─── Materiale di lavoro ───

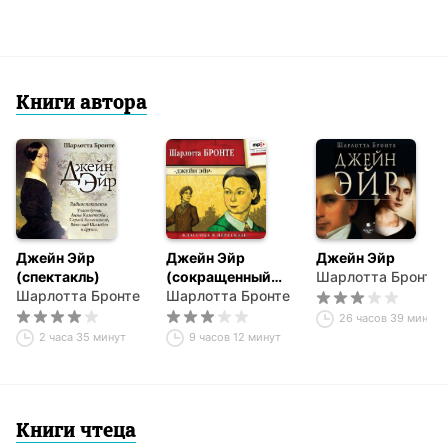
Книги автора
Джейн Эйр
Джейн Эйр
Джейн Эйр
(спектакль)
(сокращенный
Шарлотта Бронте
Шарлотта Бронте
пересказ)
Шарлотта Бронте
26 часов 39 минут
2 часа 35 минут
9 часов 12 минут
Книги чтеца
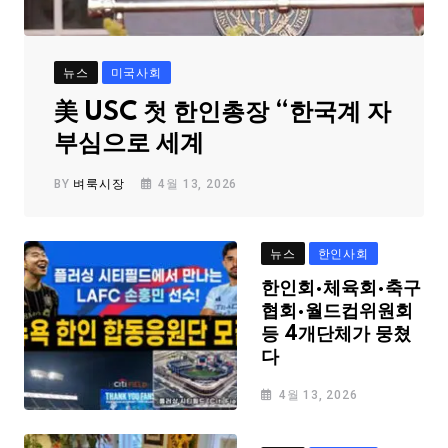
뉴스
미국사회
美 USC 첫 한인총장 “한국계 자
부심으로 세계
BY
벼룩시장
4월 13, 2026
뉴스
한인사회
한인회·체육회·축구
협회·월드컵위원회
등 4개단체가 뭉쳤
다
4월 13, 2026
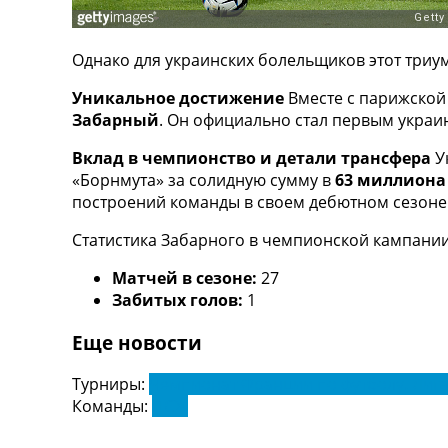
ТВ программа
RU
Однако для украинских болельщиков этот триум
UA
Уникальное достижение
Вместе с парижской
Categories
Забарный
. Он официально стал первым украи
Главная
Вклад в чемпионство и детали трансфера
У
Новости футбола
«Борнмута» за солидную сумму в
63 миллиона
Видео
построений команды в своем дебютном сезоне
Трансферы
Статистика Забарного в чемпионской кампании
Новости футбола Украины
Последние комментарии
Матчей в сезоне:
27
Конкурс прогнозов
Забитых голов:
1
Логин
Рейтинги
Еще новости
Правила
Коллективный прогноз
Турниры:
Чемпионат Франции по футболу. Лига
Турниры
Команды:
ПСЖ
Чемпионат Мира
Украина. Премьер-Лига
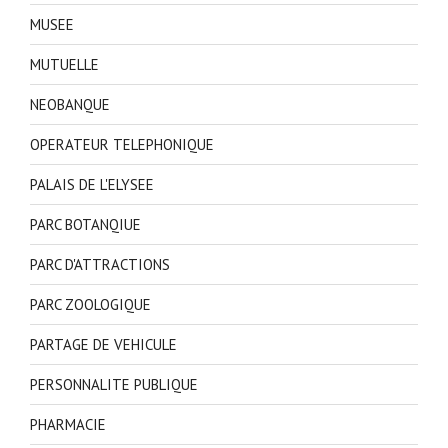
MUSEE
MUTUELLE
NEOBANQUE
OPERATEUR TELEPHONIQUE
PALAIS DE L'ELYSEE
PARC BOTANQIUE
PARC D'ATTRACTIONS
PARC ZOOLOGIQUE
PARTAGE DE VEHICULE
PERSONNALITE PUBLIQUE
PHARMACIE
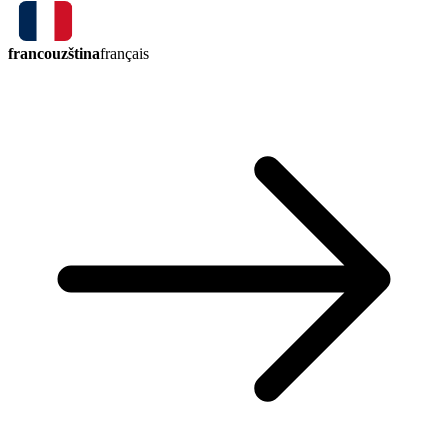
francouzština
français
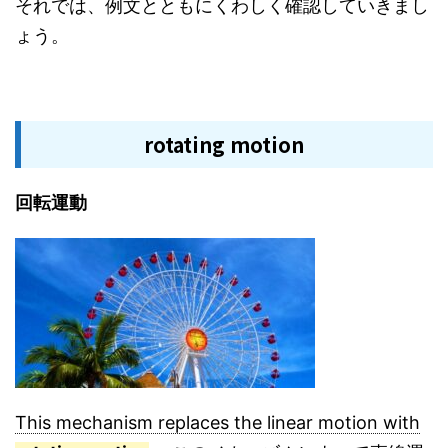
それでは、例文とともにくわしく確認していきまし
ょう。
rotating motion
回転運動
This mechanism replaces the linear motion with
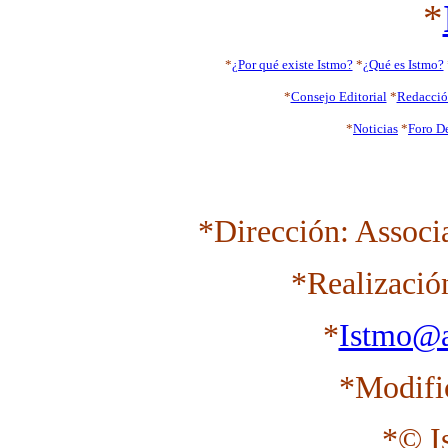
*
*
¿Por qué existe Istmo?
*
¿Qué es Istmo?
*
Consejo Editorial
*
Redacci
*
Noticias
*
Foro D
*Dirección: Associ
*Realizació
*
Istmo@a
*Modifi
*© I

───

### Consegna
Estrai dall'elenco ogni riga in cui compare la stringa "PARC".

### Soluzione
PARC BOTANQIUE
PARC D'ATTRACTIONS
PARC ZOOLOGIQUE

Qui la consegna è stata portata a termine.